RECORDS FOR THE TASK START

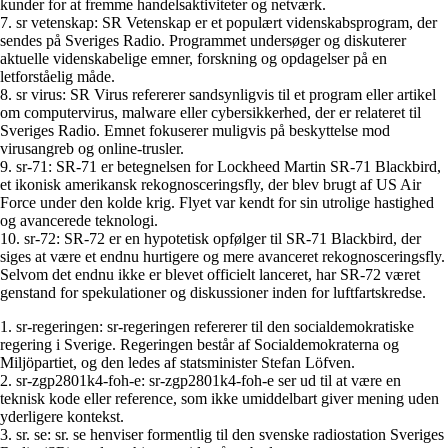
kunder for at fremme handelsaktiviteter og netværk.
7. sr vetenskap: SR Vetenskap er et populært videnskabsprogram, der
sendes på Sveriges Radio. Programmet undersøger og diskuterer
aktuelle videnskabelige emner, forskning og opdagelser på en
letforståelig måde.
8. sr virus: SR Virus refererer sandsynligvis til et program eller artikel
om computervirus, malware eller cybersikkerhed, der er relateret til
Sveriges Radio. Emnet fokuserer muligvis på beskyttelse mod
virusangreb og online-trusler.
9. sr-71: SR-71 er betegnelsen for Lockheed Martin SR-71 Blackbird,
et ikonisk amerikansk rekognosceringsfly, der blev brugt af US Air
Force under den kolde krig. Flyet var kendt for sin utrolige hastighed
og avancerede teknologi.
10. sr-72: SR-72 er en hypotetisk opfølger til SR-71 Blackbird, der
siges at være et endnu hurtigere og mere avanceret rekognosceringsfly.
Selvom det endnu ikke er blevet officielt lanceret, har SR-72 været
genstand for spekulationer og diskussioner inden for luftfartskredse.
1. sr-regeringen: sr-regeringen refererer til den socialdemokratiske
regering i Sverige. Regeringen består af Socialdemokraterna og
Miljöpartiet, og den ledes af statsminister Stefan Löfven.
2. sr-zgp2801k4-foh-e: sr-zgp2801k4-foh-e ser ud til at være en
teknisk kode eller reference, som ikke umiddelbart giver mening uden
yderligere kontekst.
3. sr. se: sr. se henviser formentlig til den svenske radiostation Sveriges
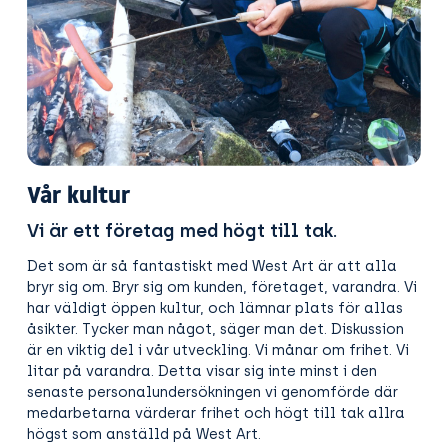
Vår kultur
Vi är ett företag med högt till tak.
Det som är så fantastiskt med West Art är att alla
bryr sig om. Bryr sig om kunden, företaget, varandra. Vi
har väldigt öppen kultur, och lämnar plats för allas
åsikter. Tycker man något, säger man det. Diskussion
är en viktig del i vår utveckling. Vi månar om frihet. Vi
litar på varandra. Detta visar sig inte minst i den
senaste personalundersökningen vi genomförde där
medarbetarna värderar frihet och högt till tak allra
högst som anställd på West Art.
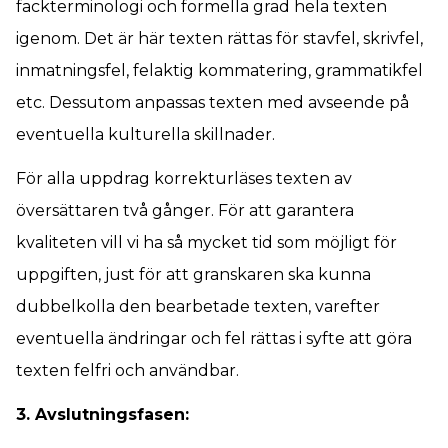
fackterminologi och formella grad hela texten
igenom. Det är här texten rättas för stavfel, skrivfel,
inmatningsfel, felaktig kommatering, grammatikfel
etc. Dessutom anpassas texten med avseende på
eventuella kulturella skillnader.
För alla uppdrag korrekturläses texten av
översättaren två gånger. För att garantera
kvaliteten vill vi ha så mycket tid som möjligt för
uppgiften, just för att granskaren ska kunna
dubbelkolla den bearbetade texten, varefter
eventuella ändringar och fel rättas i syfte att göra
texten felfri och användbar.
3. Avslutningsfasen:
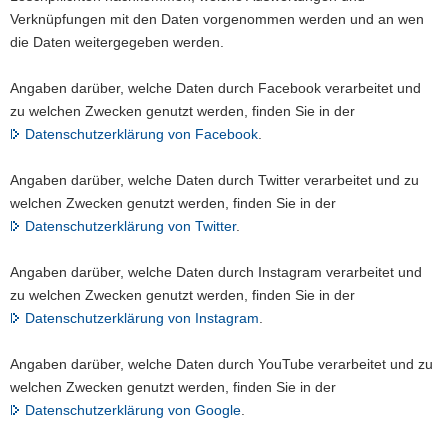
Verknüpfungen mit den Daten vorgenommen werden und an wen
die Daten weitergegeben werden.
Angaben darüber, welche Daten durch Facebook verarbeitet und
zu welchen Zwecken genutzt werden, finden Sie in der
Datenschutzerklärung von Facebook
.
Angaben darüber, welche Daten durch Twitter verarbeitet und zu
welchen Zwecken genutzt werden, finden Sie in der
Datenschutzerklärung von Twitter
.
Angaben darüber, welche Daten durch Instagram verarbeitet und
zu welchen Zwecken genutzt werden, finden Sie in der
Datenschutzerklärung von Instagram
.
Angaben darüber, welche Daten durch YouTube verarbeitet und zu
welchen Zwecken genutzt werden, finden Sie in der
Datenschutzerklärung von Google
.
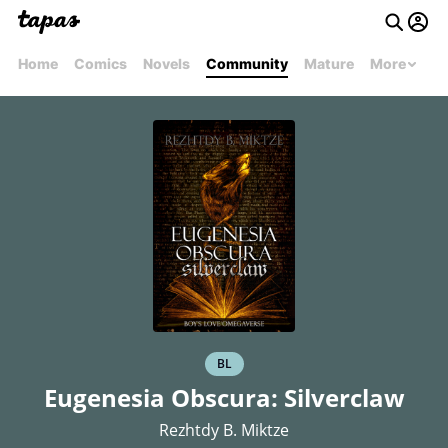
Home
Comics
Novels
Community
Mature
More
BL
Eugenesia Obscura: Silverclaw
Rezhtdy B. Miktze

RECORDS FOR THE TASK END

All lines from the start of the entries above through the line containing "dubbelkolla den bearbetade texten, varefter" must be transcribed exactly, both ends included, and no picture may be copied.

kunder for at fremme handelsaktiviteter og netværk.
7. sr vetenskap: SR Vetenskap er et populært videnskabsprogram, der
sendes på Sveriges Radio. Programmet undersøger og diskuterer
aktuelle videnskabelige emner, forskning og opdagelser på en
letforståelig måde.
8. sr virus: SR Virus refererer sandsynligvis til et program eller artikel
om computervirus, malware eller cybersikkerhed, der er relateret til
Sveriges Radio. Emnet fokuserer muligvis på beskyttelse mod
virusangreb og online-trusler.
9. sr-71: SR-71 er betegnelsen for Lockheed Martin SR-71 Blackbird,
et ikonisk amerikansk rekognosceringsfly, der blev brugt af US Air
Force under den kolde krig. Flyet var kendt for sin utrolige hastighed
og avancerede teknologi.
10. sr-72: SR-72 er en hypotetisk opfølger til SR-71 Blackbird, der
siges at være et endnu hurtigere og mere avanceret rekognosceringsfly.
Selvom det endnu ikke er blevet officielt lanceret, har SR-72 været
genstand for spekulationer og diskussioner inden for luftfartskredse.
1. sr-regeringen: sr-regeringen refererer til den socialdemokratiske
regering i Sverige. Regeringen består af Socialdemokraterna og
Miljöpartiet, og den ledes af statsminister Stefan Löfven.
2. sr-zgp2801k4-foh-e: sr-zgp2801k4-foh-e ser ud til at være en
teknisk kode eller reference, som ikke umiddelbart giver mening uden
yderligere kontekst.
3. sr. se: sr. se henviser formentlig til den svenske radiostation Sveriges
Vår kultur
Vi är ett företag med högt till tak.
Det som är så fantastiskt med West Art är att alla
bryr sig om. Bryr sig om kunden, företaget, varandra. Vi
har väldigt öppen kultur, och lämnar plats för allas
åsikter. Tycker man något, säger man det. Diskussion
är en viktig del i vår utveckling. Vi månar om frihet. Vi
litar på varandra. Detta visar sig inte minst i den
senaste personalundersökningen vi genomförde där
medarbetarna värderar frihet och högt till tak allra
högst som anställd på West Art.
fackterminologi och formella grad hela texten
igenom. Det är här texten rättas för stavfel, skrivfel,
inmatningsfel, felaktig kommatering, grammatikfel
etc. Dessutom anpassas texten med avseende på
eventuella kulturella skillnader.
För alla uppdrag korrekturläses texten av
översättaren två gånger. För att garantera
kvaliteten vill vi ha så mycket tid som möjligt för
uppgiften, just för att granskaren ska kunna
dubbelkolla den bearbetade texten, varefter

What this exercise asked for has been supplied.